Part of the difficulty in admitting that she had an eating disorder was that it didn’t seem to reconcile with the image she had created, one that she herself is invested in. “Nobody expects me to be bulimic. I’m a feminist, I have really good teeth, I’m not super skinny or super fat,” she observes.
“I’m loud and confident. I was in denial for so long about my eating disorder. It goes really deep,” she says.

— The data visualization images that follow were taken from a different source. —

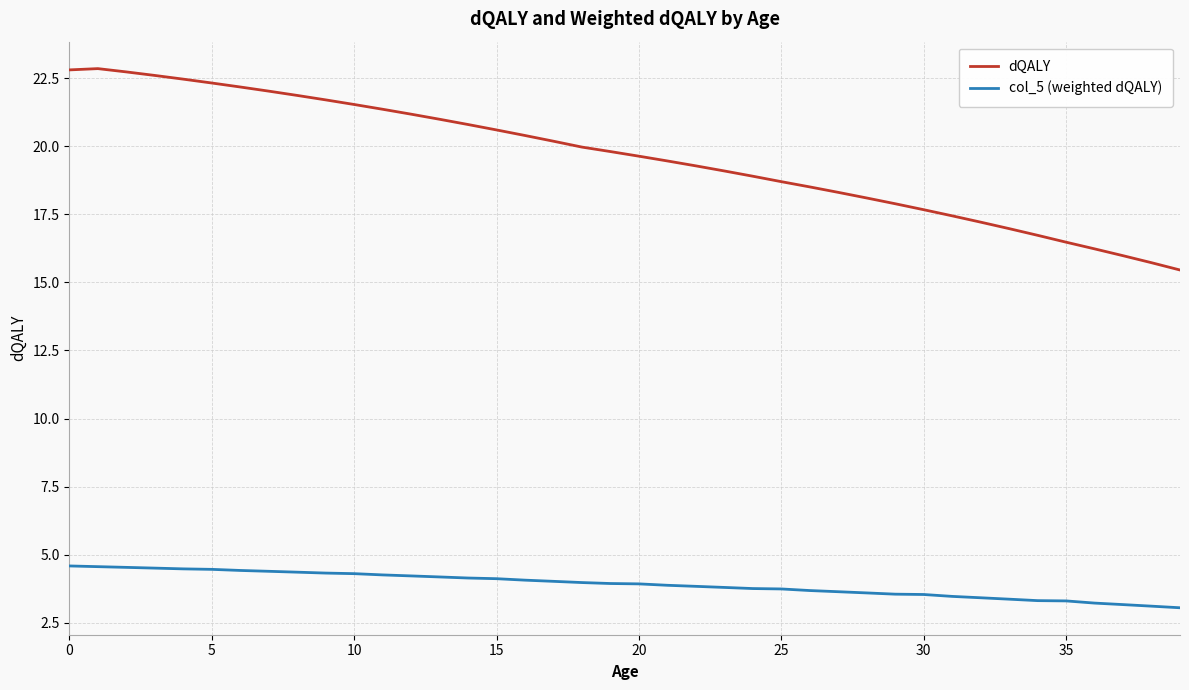

Does the chart have visible grid lines?

Yes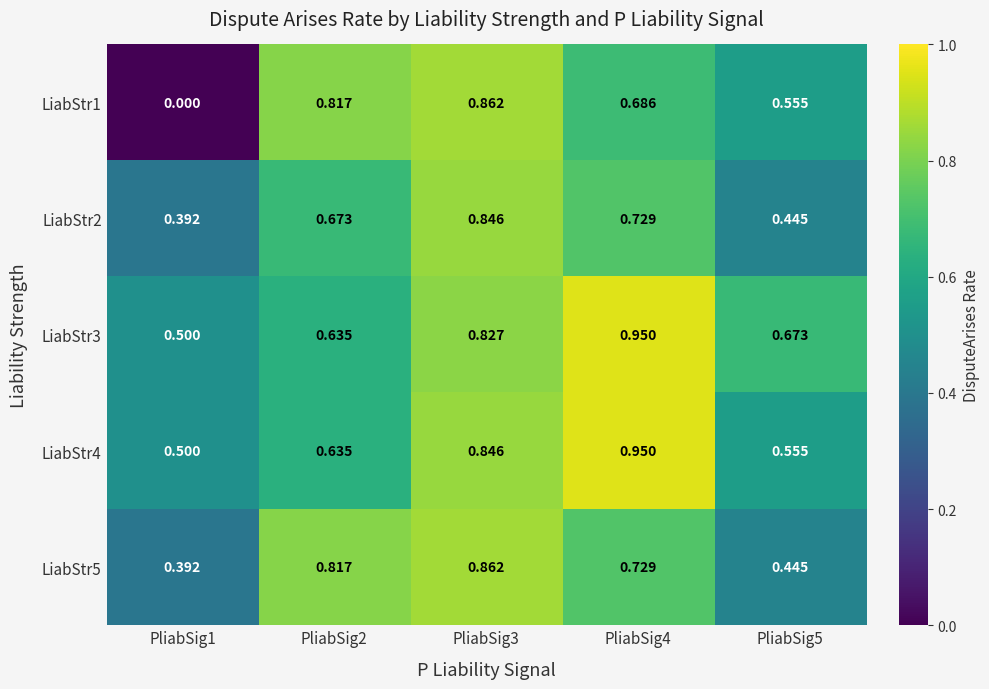

Is the value of LiabStr5 at PliabSig2 greater than the value of LiabStr2 at PliabSig3?

No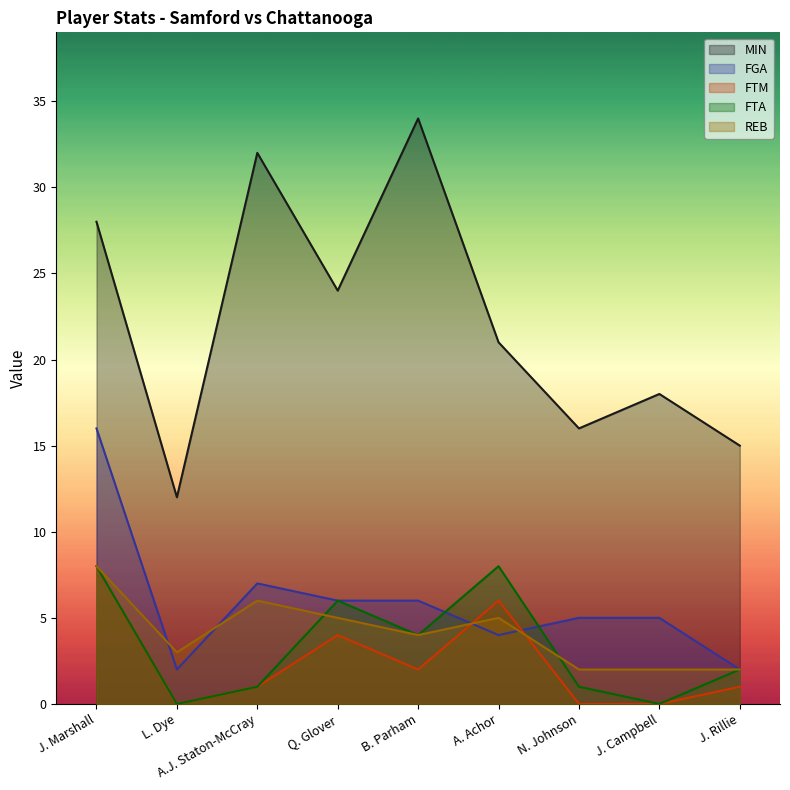

At how many categories does at least one series exceed 16?

6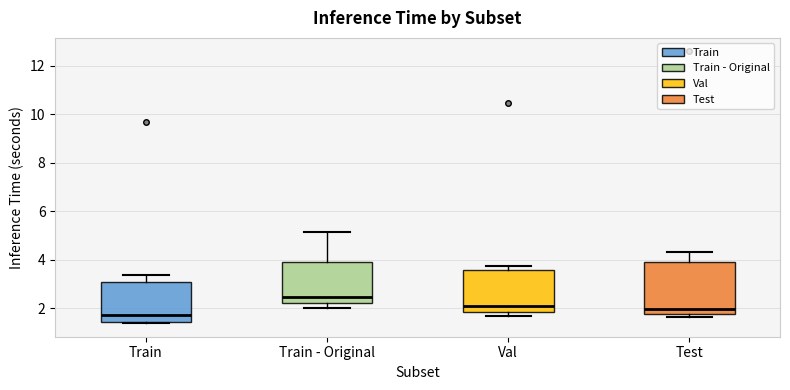

Comparing the boxes themselves (not the whiskers), which one is the tallest?

Test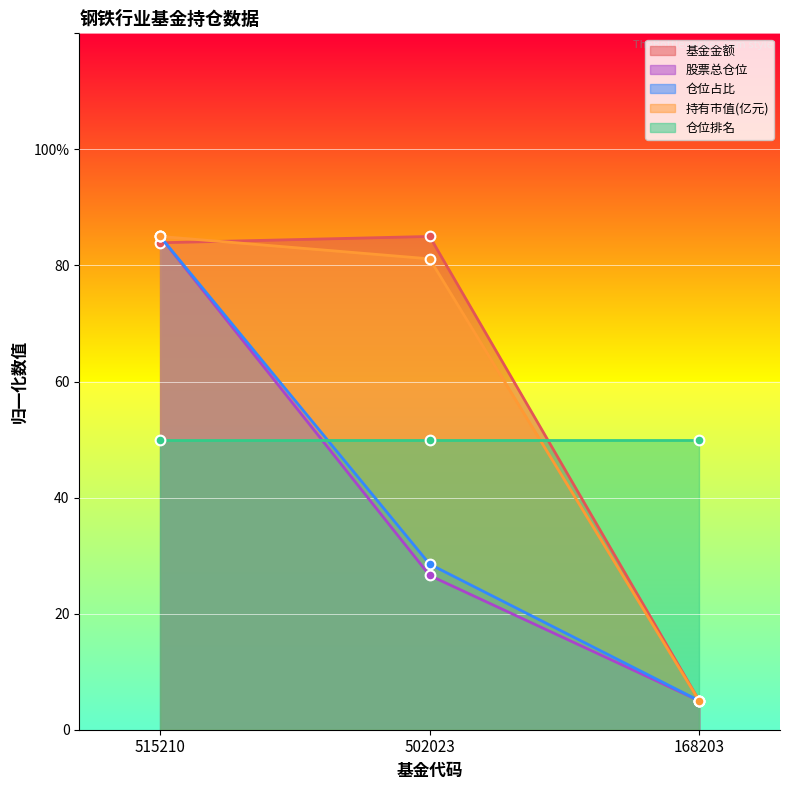

What is the value of the 持有市值(亿元) point at the 3rd from the left?

5.0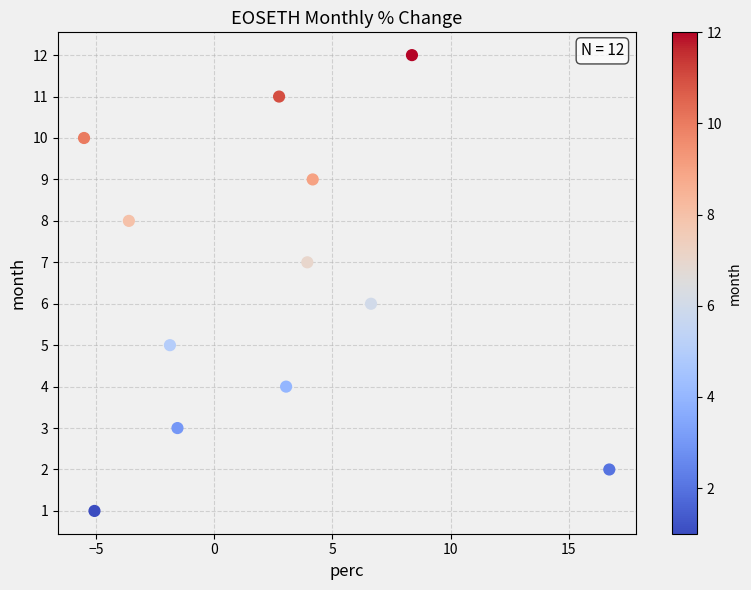

What is the range of Y values (max minus min)?

11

Kahnweiler was mum about details about her forthcoming work but offered “with this bulimia piece, I’m exposing myself in a way I’ve never exposed myself before.” That’s saying something coming from an auteur who made a film about the aftermath of her rape.
Just as with Meet My Rapist, the bulimia project promises to be humorous—if only because it contains all of its creator. “Bulimia did not destroy my life,” Kahnweiler insists. “I’ve had an incredible life. I’ve really prospered despite the bulimia.”
We’re running out of time before she has to go to a therapy appointment (“I have no heat right now, but I have my two therapists so I’m good,” she says), but Kahnweiler has more to say so she takes the iPad with her into the bathroom. “What the show is really about—it’s about me getting healthy,” she says from the very room where parts of her disease likely played out.
It’s classic Kahnweiler: part free spirit, part prisoner. “I’m really strong and independent and fierce,” she says, “but at the end of the night, I really want intimacy.” Despite that craving for intimacy, she holds firm: “I have to tell this story…even if only the teddy bear is listening.”